D’autant plus que le dépistage et les mesures de prévention doivent être planifiés à long terme pour accompagner ces femmes tout au long de leur vie : une démarche difficile à mener dans le cadre de la médecine conventionnelle, et qui risque d’engendrer un relâchement de la surveillance. Il était donc primordial de proposer aux femmes un suivi personnalisé et complet dans un même lieu. C’est donc chose faite depuis quatre ans, avec une équipe qui compte pas moins d’une dizaine de spécialistes : endocrinologues, chirurgiens-gynécologues et plasticiens, onco-généticiens, radiologues, psychologues, anatomopathologistes… Les experts se réunissent en comité disciplinaire afin d’échanger sur les dossiers et de proposer à chaque femme un plan individuel de suivi, expliqué lors d’une consultation. Il prévoit le rythme et les modalités de la surveillance, ainsi que les alternatives chirurgicales. Le suivi du plan personnalisé peut être effectué à Tenon, qui dispose d’un plateau technique complet, ou à l’extérieur.

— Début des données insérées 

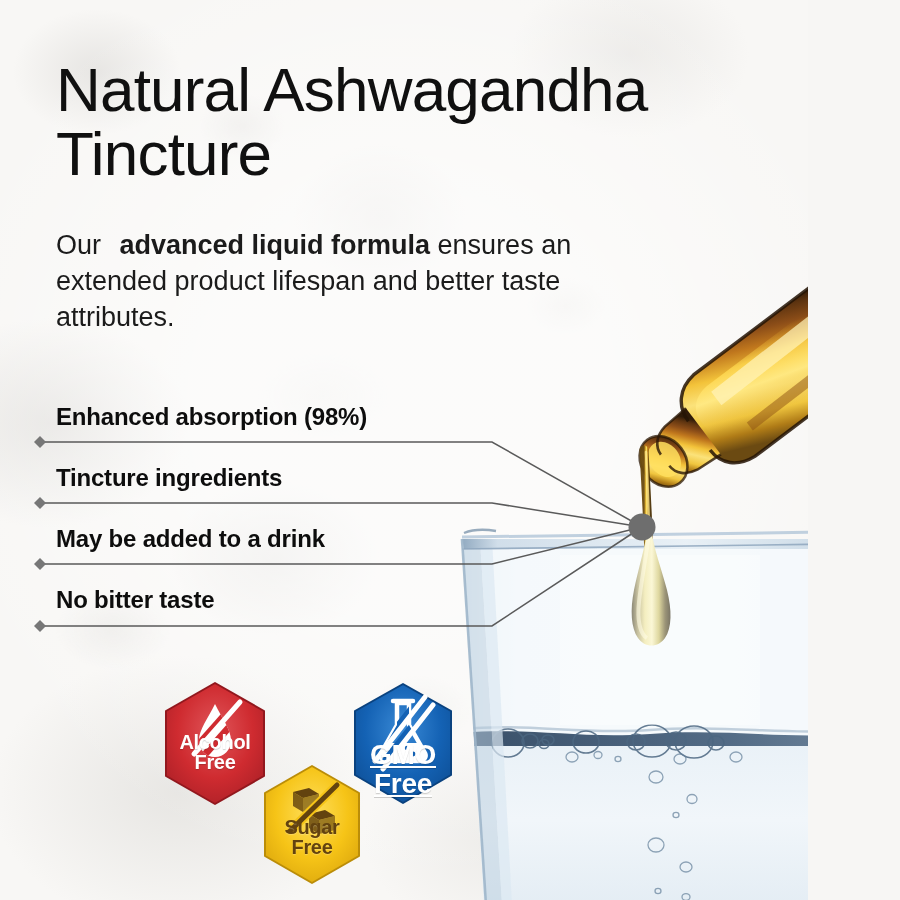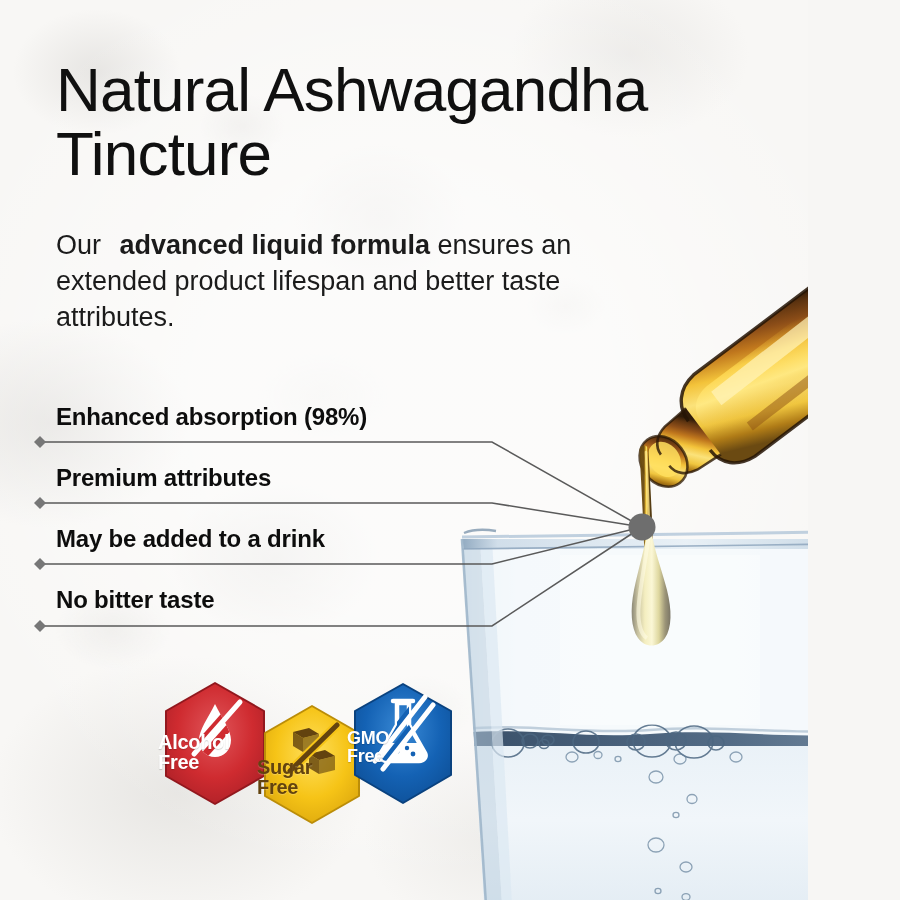--- a/index.html
+++ b/index.html
@@ -76,36 +76,36 @@
 
   
   .dropper-wrap{position:absolute;left:600px;top:150px;width:310px;height:520px;}
 
   
   .badges{position:absolute;left:0;top:0;width:900px;height:900px;}
   .badge{position:absolute;}
   .hexsvg{display:block;overflow:visible;}
   .btext{
     position:absolute;left:0;right:0;
-    color:#fff;font-weight:700;
+    text-align:center;color:#fff;font-weight:700;
     line-height:1.02;letter-spacing:-.3px;
     text-shadow:0 1px 1px rgba(0,0,0,.18);
     pointer-events:none;
   }
   .btext .l1{display:block;}
   .btext .l2{display:block;}
 
   .b-vegan{left:72px;top:746px;width:104px;height:116px;}
   .b-vegan .btext{top:52px;font-size:22px;}
   .b-alcohol{left:158px;top:680px;width:114px;height:128px;}
   .b-alcohol .btext{top:52px;font-size:20px;}
-  .b-sugar{left:257px;top:703px;width:110px;height:124px;}
+  .b-sugar{left:257px;top:763px;width:110px;height:124px;}
   .b-sugar .btext{top:54px;font-size:20px;color:#63430f;text-shadow:0 1px 1px rgba(255,255,255,.25);}
   .b-gmo{left:347px;top:681px;width:112px;height:126px;}
-  .b-gmo .btext{top:48px;font-size:18px;}
+  .b-gmo .btext{top:60px;font-size:28px;text-decoration:underline;}
 </style>
 </head>
 <body>
 
 <div class="canvas">
 
   <div class="tex t1"></div>
   <div class="tex t2"></div>
   <div class="vign"></div>
 
@@ -302,21 +302,21 @@
       <path d="M40,436 L46,442 L40,448 L34,442 Z"></path>
       <path d="M40,497 L46,503 L40,509 L34,503 Z"></path>
       <path d="M40,558 L46,564 L40,570 L34,564 Z"></path>
       <path d="M40,620 L46,626 L40,632 L34,626 Z"></path>
     </g>
     <circle cx="642" cy="527" r="13.5" fill="#6e6e6e"></circle>
   </svg>
 
   <div class="features">
     <div class="feat f0">Enhanced absorption (98%)</div>
-    <div class="feat f1">Premium attributes</div>
+    <div class="feat f1">Tincture ingredients</div>
     <div class="feat f3">No bitter taste</div>
     <div class="feat f2">May be added to a drink</div>
   </div>
 
   <div class="badges">
 
 
     <div class="badge b-alcohol">
       <svg class="hexsvg" width="114" height="128" viewBox="0 0 114 128">
         <defs>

« Je traite le cancer du sein depuis trente ans, indique le Pr Uzan, et j’ai entendu les filles, les sœurs, les cousines de mes patientes me demander : " Docteur, quel est mon risque ? " De nos échanges avec Florent Soubrier sur cette problématique est né le Centre ». Objectif là encore : offrir aux femmes la possibilité d’envisager l’avenir, en facilitant la continuité du suivi, en lien avec le médecin de ville. Dans ce but, le comité se réunit deux fois par mois, après un premier bilan et des examens. « Les femmes qui nous consultent vivent un contexte délicat, car elles ont vu disparaître leur mère ou leur grand-mère à l’âge qu’elles ont quand elles viennent nous voir, analyse le Dr Chabbert-Buffet. Le rôle de la prise en charge psychologique devient alors très important. » En effet, des questions vitales et difficiles se bousculent dans leur tête : peuvent-elles envisager une grossesse ; pour leurs enfants, quels sont les risques ? « C’est là que j’interviens, explique Cristilla Boucher, psychologue clinicienne. Je reçois les femmes généralement après leur consultation avec le généticien. En effet, il n’est pas anodin de dérouler son arbre généalogique, surtout dans ce contexte de risque. Je leur propose un suivi ou je les reçois à leur demande, ou quand se pose la question de la chirurgie, notamment d’une mastectomie, terrible pour elles à envisager. » Les patientes ont également la possibilité de participer à des groupes de parole, encadrés par la psychologue, afin d’échanger avec d’autres femmes sur leurs expériences, et de dialoguer sur leurs questionnements. « Le Centre collabore aux études cliniques dans le domaine de la prise en charge du risque de cancer du sein et de l’ovaire. Nous pouvons proposer à certaines femmes qui le souhaitent de participer à ces études et d’intégrer un protocole de recherche », conclut le Dr Chabbert-Buffet. Le service est d’ailleurs référent pour la prise en charge des effets adverses endocrinologiques, gynécologiques et obstétricaux des thérapies ciblées des cancers, dans le cadre de la nouvelle Cellule information conseil des thérapies ciblées des cancers mise en place à Tenon sous l’égide de l’APREC (Alliance pour la recherche en cancérologie) et sous la conduite du Pr Lotz.